- _TEXT SECTION_
····················

In the advanced capitalist countries, the ruling classes used the trade unions and the liberal and social-democratic parties to contain the workers' struggles in the 1970s and then generally discarded them in the 1980s, turning to conservative bourgeois parties.

The victory of Margaret Thatcher in 1979, after five years of sellout by Labour governments, set the pattern. The Thatcher government systematically dismantled one of Europe's strongest trade-union movements and social welfare systems. The only real resistance to this was the 1984-85 coal miners' strike. If that had become an all-out general strike, it might have turned the tide. But it was isolated and defeated, because of the unwillingness of the trade-union bureaucracy, including the National Union of Mineworkers bureaucracy, to generalize the struggle into a class confrontation for power.

The pattern was similar in other advanced capitalist countries. The reformist left, carried to the top by the 1970s upsurge, failed the challenge. The capitalists counterattacked. The workers fell back. And the result was either a conservative government (Reagan, Kohl) or a social-democratic government carrying out conservative policies (Mitterrand).

····················

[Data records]
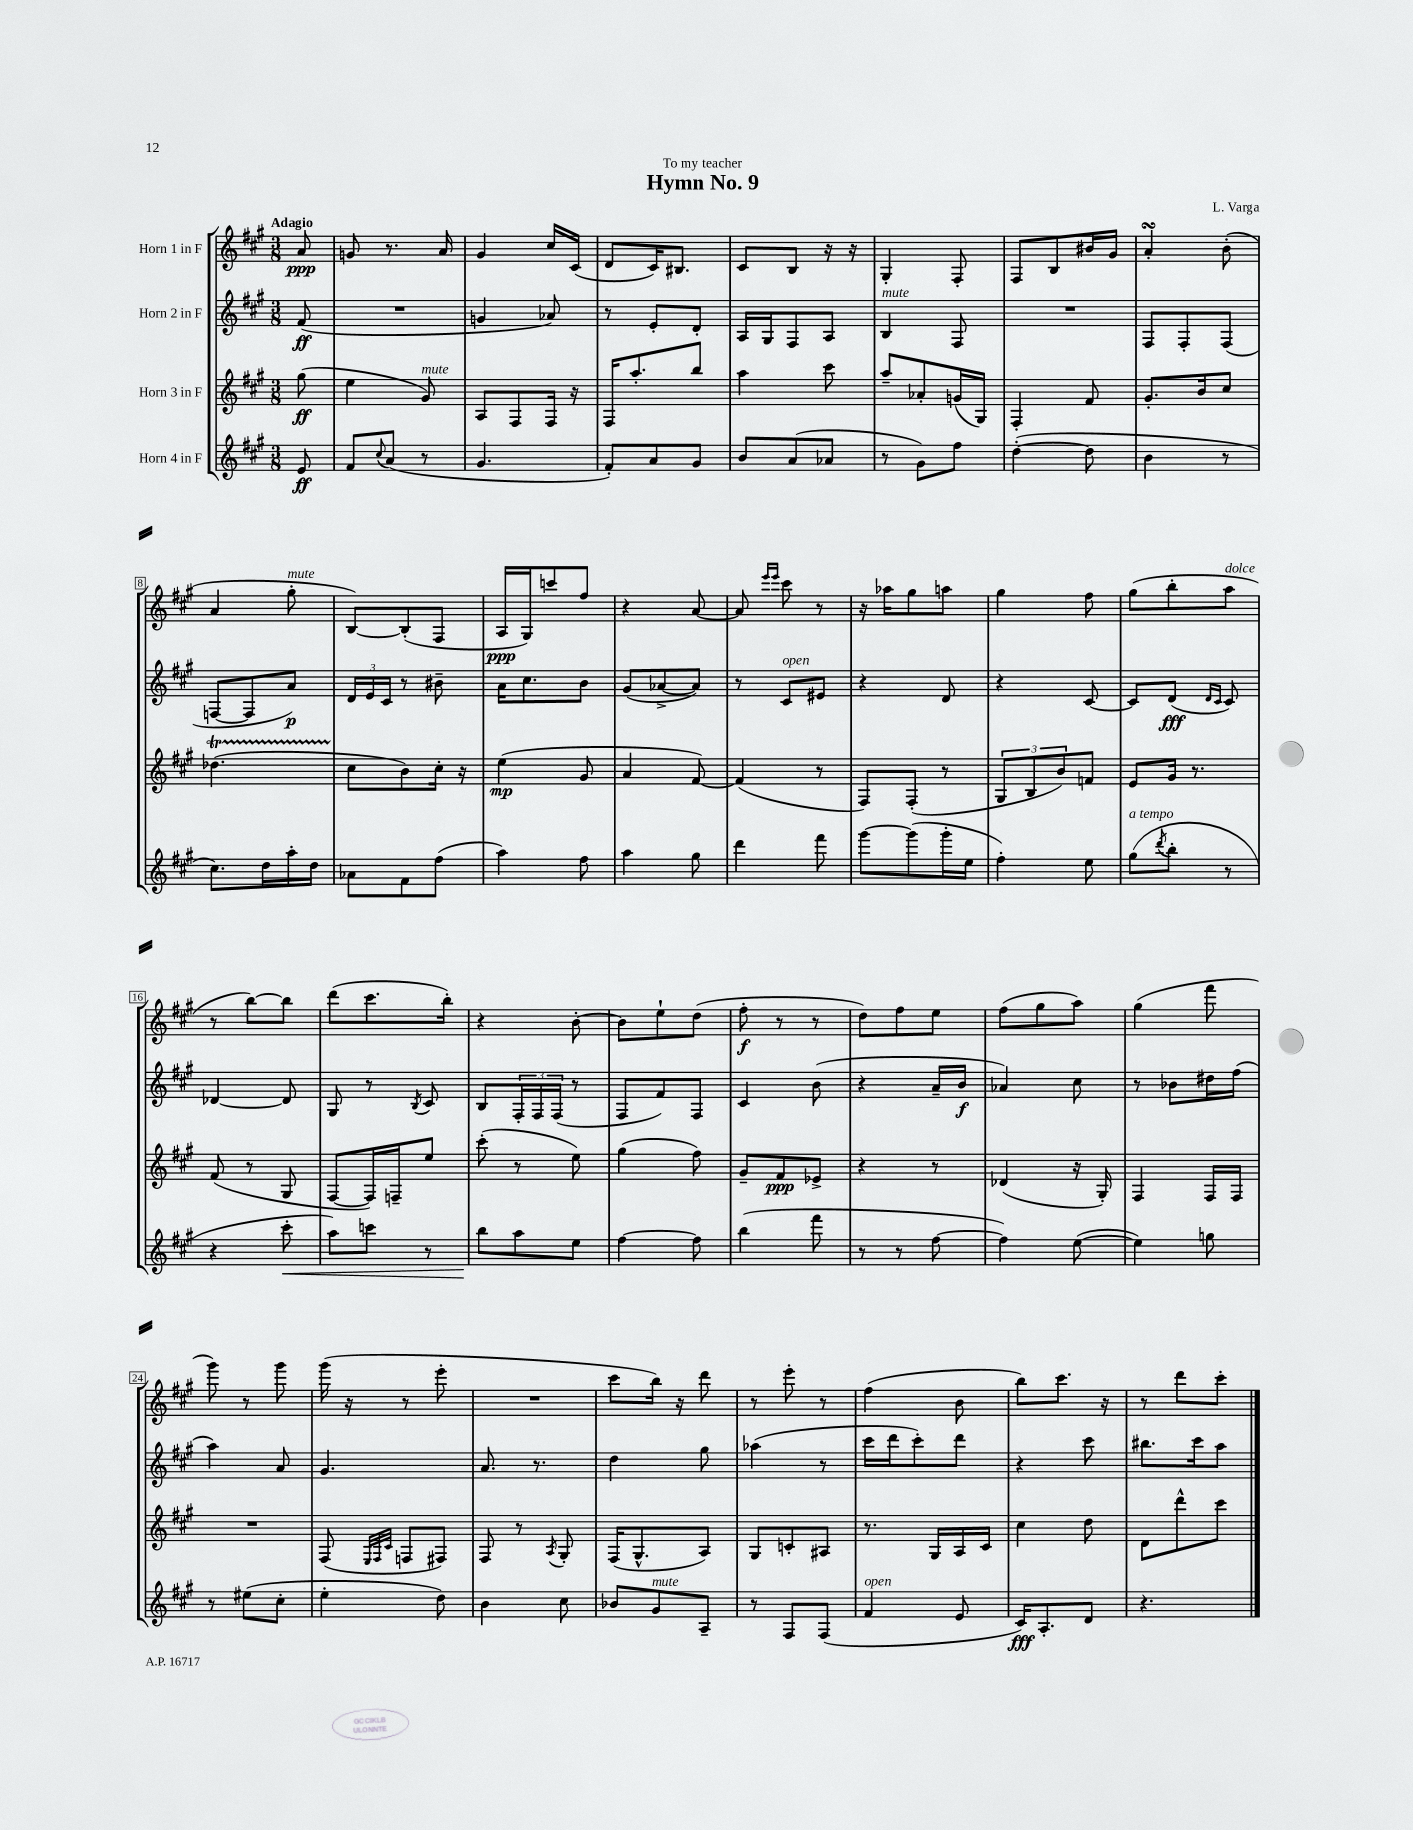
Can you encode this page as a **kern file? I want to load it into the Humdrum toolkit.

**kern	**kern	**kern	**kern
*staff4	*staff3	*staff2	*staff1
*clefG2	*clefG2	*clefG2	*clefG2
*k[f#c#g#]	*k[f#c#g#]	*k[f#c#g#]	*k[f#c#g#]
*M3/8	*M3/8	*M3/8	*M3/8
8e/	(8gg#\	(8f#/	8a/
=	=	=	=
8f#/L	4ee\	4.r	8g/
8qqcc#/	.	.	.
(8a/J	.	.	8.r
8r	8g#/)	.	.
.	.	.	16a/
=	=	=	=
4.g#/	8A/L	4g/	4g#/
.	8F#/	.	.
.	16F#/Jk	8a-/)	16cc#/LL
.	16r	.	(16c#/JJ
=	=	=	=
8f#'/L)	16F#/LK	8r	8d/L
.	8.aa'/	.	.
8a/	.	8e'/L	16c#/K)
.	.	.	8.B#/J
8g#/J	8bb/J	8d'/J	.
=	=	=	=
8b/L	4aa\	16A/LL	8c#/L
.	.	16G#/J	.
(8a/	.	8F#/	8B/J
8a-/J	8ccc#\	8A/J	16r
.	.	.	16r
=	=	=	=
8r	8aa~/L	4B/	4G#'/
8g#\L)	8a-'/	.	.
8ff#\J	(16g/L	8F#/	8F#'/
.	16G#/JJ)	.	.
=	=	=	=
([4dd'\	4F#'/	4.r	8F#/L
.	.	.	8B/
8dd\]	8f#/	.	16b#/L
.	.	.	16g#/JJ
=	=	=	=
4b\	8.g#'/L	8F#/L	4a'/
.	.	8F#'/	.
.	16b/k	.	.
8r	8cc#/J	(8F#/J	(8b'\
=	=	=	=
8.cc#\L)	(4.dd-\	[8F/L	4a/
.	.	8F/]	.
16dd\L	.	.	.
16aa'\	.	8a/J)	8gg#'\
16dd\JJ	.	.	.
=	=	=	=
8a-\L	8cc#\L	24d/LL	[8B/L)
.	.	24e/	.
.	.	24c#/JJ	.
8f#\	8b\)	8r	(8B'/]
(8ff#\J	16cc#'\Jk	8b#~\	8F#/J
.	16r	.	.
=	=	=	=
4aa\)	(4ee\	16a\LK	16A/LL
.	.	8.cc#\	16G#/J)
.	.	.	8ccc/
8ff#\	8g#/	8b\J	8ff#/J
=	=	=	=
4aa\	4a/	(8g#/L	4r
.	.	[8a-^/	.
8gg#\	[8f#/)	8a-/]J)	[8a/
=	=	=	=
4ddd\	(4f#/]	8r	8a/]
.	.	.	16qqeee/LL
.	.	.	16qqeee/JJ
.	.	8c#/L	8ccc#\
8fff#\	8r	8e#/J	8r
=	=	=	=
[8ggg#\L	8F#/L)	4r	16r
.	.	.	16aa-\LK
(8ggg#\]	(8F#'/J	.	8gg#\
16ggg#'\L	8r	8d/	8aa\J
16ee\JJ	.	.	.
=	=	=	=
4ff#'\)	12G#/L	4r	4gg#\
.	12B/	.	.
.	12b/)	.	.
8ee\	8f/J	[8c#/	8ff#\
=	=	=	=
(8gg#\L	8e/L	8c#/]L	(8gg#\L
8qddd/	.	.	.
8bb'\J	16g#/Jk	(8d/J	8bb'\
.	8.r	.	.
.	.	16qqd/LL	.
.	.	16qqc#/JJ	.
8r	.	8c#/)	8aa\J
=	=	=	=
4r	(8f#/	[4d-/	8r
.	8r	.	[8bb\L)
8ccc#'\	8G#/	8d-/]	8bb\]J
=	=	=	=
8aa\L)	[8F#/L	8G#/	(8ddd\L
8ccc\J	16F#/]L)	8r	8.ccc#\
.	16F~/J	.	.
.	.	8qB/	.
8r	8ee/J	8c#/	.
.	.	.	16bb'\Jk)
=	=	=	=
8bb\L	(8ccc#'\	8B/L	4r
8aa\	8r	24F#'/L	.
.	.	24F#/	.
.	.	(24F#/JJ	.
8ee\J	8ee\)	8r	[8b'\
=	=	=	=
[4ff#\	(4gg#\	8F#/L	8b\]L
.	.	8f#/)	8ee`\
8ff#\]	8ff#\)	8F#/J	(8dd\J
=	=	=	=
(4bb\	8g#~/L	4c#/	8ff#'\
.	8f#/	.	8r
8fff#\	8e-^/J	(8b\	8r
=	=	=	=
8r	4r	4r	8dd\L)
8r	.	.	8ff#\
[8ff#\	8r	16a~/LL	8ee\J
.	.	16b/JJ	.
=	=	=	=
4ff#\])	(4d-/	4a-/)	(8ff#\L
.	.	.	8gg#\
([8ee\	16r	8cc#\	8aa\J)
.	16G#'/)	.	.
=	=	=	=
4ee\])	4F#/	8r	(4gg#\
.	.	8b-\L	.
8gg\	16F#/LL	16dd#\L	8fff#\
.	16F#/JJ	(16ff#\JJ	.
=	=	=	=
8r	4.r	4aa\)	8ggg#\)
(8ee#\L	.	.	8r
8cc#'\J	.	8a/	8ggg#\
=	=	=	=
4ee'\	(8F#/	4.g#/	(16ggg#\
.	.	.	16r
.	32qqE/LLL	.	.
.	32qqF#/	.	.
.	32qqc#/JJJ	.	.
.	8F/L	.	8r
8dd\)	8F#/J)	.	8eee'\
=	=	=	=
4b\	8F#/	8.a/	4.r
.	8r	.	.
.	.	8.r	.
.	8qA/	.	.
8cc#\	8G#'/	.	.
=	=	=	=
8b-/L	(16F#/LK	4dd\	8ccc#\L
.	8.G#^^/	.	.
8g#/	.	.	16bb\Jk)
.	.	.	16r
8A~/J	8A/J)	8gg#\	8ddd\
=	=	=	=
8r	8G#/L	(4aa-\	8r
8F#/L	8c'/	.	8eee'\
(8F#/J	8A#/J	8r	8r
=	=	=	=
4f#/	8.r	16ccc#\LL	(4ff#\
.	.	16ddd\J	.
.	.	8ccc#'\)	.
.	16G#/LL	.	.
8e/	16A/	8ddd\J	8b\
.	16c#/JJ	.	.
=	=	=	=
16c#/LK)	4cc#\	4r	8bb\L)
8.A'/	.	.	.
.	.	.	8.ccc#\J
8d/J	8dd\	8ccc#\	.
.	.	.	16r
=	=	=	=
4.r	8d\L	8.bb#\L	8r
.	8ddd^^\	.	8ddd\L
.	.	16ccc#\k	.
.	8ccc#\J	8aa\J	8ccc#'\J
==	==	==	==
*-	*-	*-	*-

····················

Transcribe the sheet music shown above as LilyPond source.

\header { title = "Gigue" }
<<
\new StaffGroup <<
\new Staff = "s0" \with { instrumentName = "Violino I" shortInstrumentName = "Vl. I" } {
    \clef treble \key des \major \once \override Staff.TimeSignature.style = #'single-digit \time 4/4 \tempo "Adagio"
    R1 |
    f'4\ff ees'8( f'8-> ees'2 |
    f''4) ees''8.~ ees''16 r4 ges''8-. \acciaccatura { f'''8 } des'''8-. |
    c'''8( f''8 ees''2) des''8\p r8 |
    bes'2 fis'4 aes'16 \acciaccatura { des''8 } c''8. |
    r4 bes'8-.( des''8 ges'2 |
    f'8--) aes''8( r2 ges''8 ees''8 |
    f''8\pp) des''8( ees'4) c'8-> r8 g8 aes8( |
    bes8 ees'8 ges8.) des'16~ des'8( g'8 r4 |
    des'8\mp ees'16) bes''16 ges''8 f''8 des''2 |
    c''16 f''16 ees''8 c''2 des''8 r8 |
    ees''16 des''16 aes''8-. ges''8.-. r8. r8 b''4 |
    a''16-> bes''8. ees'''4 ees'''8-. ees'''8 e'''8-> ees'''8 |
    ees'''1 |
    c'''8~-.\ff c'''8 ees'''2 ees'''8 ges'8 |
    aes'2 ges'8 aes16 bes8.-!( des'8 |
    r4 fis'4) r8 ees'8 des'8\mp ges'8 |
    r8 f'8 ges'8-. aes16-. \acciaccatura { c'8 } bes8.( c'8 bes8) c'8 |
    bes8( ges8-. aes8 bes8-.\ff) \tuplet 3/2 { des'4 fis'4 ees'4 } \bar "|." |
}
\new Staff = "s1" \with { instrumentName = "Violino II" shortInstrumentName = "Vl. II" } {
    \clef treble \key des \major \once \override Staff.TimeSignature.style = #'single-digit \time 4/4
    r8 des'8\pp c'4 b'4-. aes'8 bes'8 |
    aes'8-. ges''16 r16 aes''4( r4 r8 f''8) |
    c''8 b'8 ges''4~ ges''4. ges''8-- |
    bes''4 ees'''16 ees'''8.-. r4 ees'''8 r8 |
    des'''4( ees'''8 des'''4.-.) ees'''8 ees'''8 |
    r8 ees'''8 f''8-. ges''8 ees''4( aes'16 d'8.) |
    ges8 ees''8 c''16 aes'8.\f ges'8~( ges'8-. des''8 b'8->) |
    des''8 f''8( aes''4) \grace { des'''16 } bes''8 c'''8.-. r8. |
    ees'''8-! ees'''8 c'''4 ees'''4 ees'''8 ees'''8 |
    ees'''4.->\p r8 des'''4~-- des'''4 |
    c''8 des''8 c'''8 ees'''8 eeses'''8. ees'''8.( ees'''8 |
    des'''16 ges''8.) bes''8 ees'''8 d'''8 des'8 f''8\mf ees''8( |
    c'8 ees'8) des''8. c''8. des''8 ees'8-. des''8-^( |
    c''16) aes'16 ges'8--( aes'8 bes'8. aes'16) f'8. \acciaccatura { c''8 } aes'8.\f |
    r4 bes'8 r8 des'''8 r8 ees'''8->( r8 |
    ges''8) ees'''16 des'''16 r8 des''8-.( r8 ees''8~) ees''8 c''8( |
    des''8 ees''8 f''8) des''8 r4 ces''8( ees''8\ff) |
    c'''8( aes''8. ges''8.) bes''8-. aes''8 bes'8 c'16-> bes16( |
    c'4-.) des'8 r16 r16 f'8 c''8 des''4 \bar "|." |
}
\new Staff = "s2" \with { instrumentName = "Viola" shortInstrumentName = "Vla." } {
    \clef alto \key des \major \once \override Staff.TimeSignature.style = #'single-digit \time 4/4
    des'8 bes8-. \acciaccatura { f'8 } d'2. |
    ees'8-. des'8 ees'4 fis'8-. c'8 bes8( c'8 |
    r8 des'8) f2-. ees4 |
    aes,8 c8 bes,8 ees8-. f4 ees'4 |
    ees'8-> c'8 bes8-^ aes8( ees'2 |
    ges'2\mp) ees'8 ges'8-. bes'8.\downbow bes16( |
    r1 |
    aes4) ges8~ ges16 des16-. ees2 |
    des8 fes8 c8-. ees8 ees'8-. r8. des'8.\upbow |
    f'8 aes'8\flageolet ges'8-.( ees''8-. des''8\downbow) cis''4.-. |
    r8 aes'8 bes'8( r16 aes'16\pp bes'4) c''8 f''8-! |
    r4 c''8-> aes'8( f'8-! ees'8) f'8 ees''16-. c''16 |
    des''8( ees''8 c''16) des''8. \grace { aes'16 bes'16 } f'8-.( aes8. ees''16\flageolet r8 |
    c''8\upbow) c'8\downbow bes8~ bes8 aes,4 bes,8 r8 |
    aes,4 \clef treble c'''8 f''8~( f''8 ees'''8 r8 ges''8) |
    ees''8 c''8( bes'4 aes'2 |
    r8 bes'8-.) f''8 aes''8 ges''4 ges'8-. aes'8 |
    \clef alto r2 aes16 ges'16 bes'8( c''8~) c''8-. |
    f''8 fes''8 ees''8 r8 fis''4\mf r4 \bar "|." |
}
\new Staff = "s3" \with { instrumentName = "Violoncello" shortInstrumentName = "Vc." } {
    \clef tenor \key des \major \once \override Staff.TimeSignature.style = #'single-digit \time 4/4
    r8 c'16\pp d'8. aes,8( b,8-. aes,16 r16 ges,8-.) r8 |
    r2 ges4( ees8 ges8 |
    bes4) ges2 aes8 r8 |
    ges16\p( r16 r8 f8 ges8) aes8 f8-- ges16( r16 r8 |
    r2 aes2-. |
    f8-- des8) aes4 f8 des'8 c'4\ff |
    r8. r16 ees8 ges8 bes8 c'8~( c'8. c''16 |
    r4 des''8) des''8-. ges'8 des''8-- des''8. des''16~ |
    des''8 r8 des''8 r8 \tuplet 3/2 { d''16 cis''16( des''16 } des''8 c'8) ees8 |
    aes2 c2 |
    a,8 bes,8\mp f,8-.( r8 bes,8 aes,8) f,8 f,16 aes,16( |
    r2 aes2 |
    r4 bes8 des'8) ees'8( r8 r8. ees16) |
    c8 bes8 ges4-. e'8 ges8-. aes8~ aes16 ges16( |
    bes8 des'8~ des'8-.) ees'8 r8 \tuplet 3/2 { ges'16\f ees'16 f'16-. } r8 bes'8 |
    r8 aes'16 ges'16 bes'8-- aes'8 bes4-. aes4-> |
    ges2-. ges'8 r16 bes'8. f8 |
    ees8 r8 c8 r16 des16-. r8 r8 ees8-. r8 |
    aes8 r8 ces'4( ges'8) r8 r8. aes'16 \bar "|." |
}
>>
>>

····················

- _PROBLEMS_
(1) In the text about the Thatcher government, what was the only real resistance to its dismantling of the trade unions and welfare systems?
(2) Find every line of the records that contains the string "kern", matching case exactly.
The text and the records have no connection to each other.

- _ANSWERS_
(1) The 1984-85 coal miners' strike.

(2)
Can you encode this page as a **kern file? I want to load it into the Humdrum toolkit.
**kern	**kern	**kern	**kern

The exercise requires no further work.